Greetings fascinate me, as they are sometimes really different from one language to the next. Let’s look at the etymology of hello – and at greetings in other languages:
The Hebrew “shalom!” means “let’s have peace!” and a very specific kind of peace: the flourishing of the whole community.
The Greek “xaire!” means “rejoice! celebrate! be glad!” or, more jovially, “Party!!!” Bill and Ted are very Greek in the first half of their famous greeting: “Party on!”
The Latin “salve!” means “be strong!” Very Roman sentiment, that. You could soften it to “be well!” because strength and health are largely the same concept in that language.
The English/Germanic “hello!” is a modern adaptation, several words removed, from “hail!” which literally means “Be healthy!” Guess we’re pretty Roman, too. (The Russian “Zdravstvuyte!” means the same thing, just with more syllables.)
The French “bonjour!” is a cheerful “good day!”
The Swahili “jambo!” appears to be derived from a word meaning “matters, business, things,” so it may have begun as a cheerful “Things to do!” or “Let’s get to it, friend!” Which maybe makes a lot of sense when we remember that East Africa, a few centuries back, was a network of the most bustling trade centers of the Old World, with merchants constantly arriving and leaving at the docks to do trade with everywhere from Persia to Indonesia to China. Those ports were busy places, and prior to the circumnavigation of the world, there were no ports on the planet that were busier.

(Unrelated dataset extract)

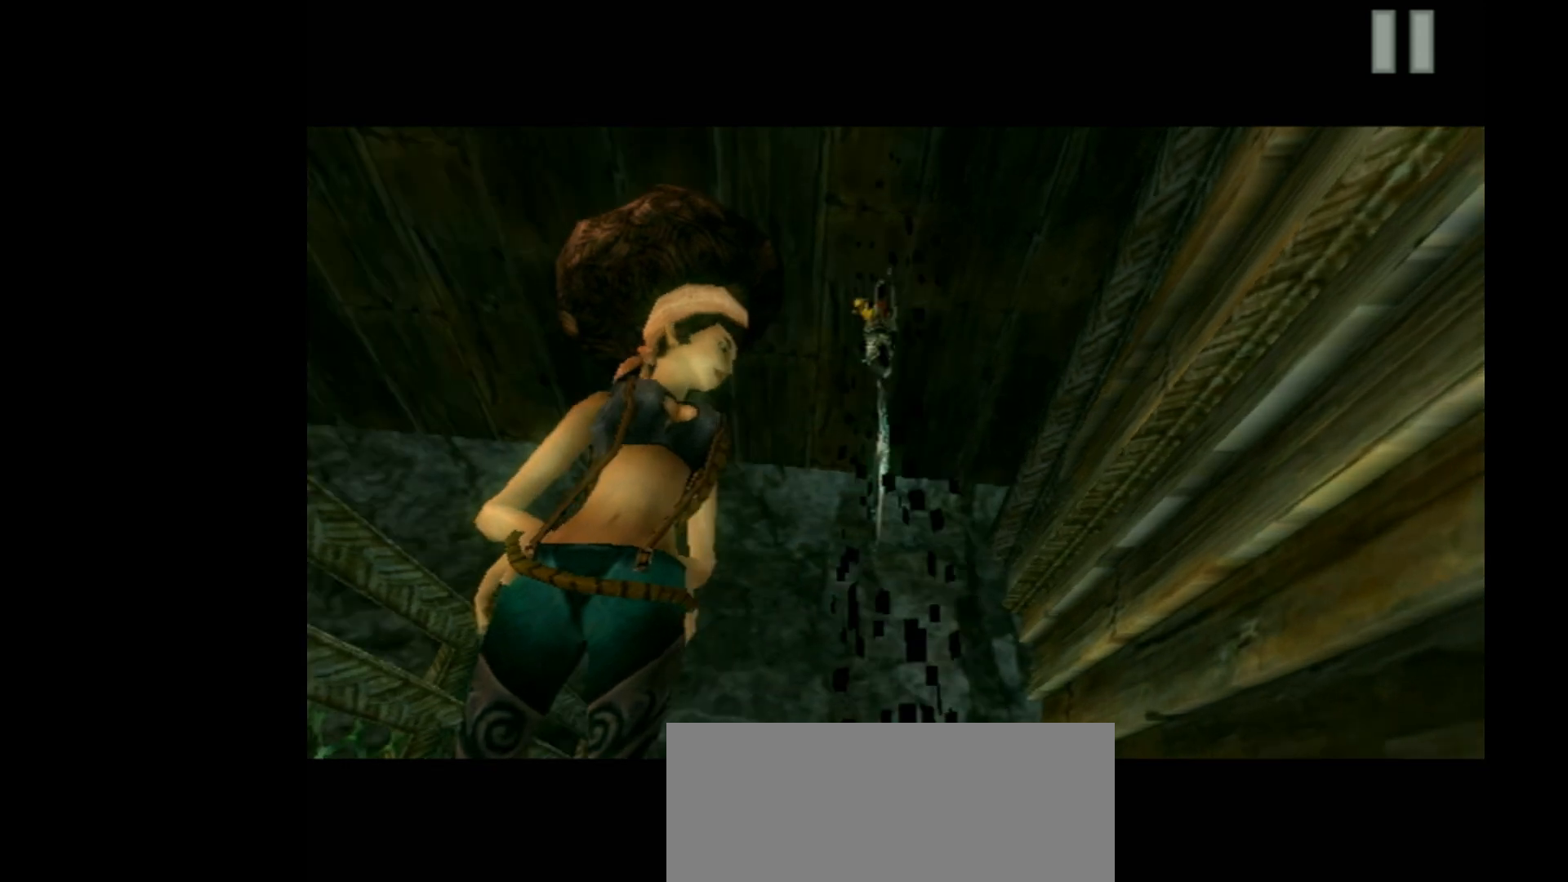
{"buttons": ["B"], "left_stick": "center", "events": [[67, "A", "up"]]}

The Chinese often say “nǐ chī le ma?” (Have you eaten?) and the expected response is, “I have, how about you?” I rather like that way of greeting someone: [Have you been taken care of? Do I need to feed you? I care about you.]
On the opposite end of the spectrum, I remember learning that there used to be, a century or so back, a formal Romanian greeting that literally translated to “I’m not holding a knife” or “I’m unarmed.” As in, hello, don’t attack me. Which likely made a great deal of sense as a greeting in a region that had been invaded constantly and relentlessly, practically in each generation, for over a thousand years.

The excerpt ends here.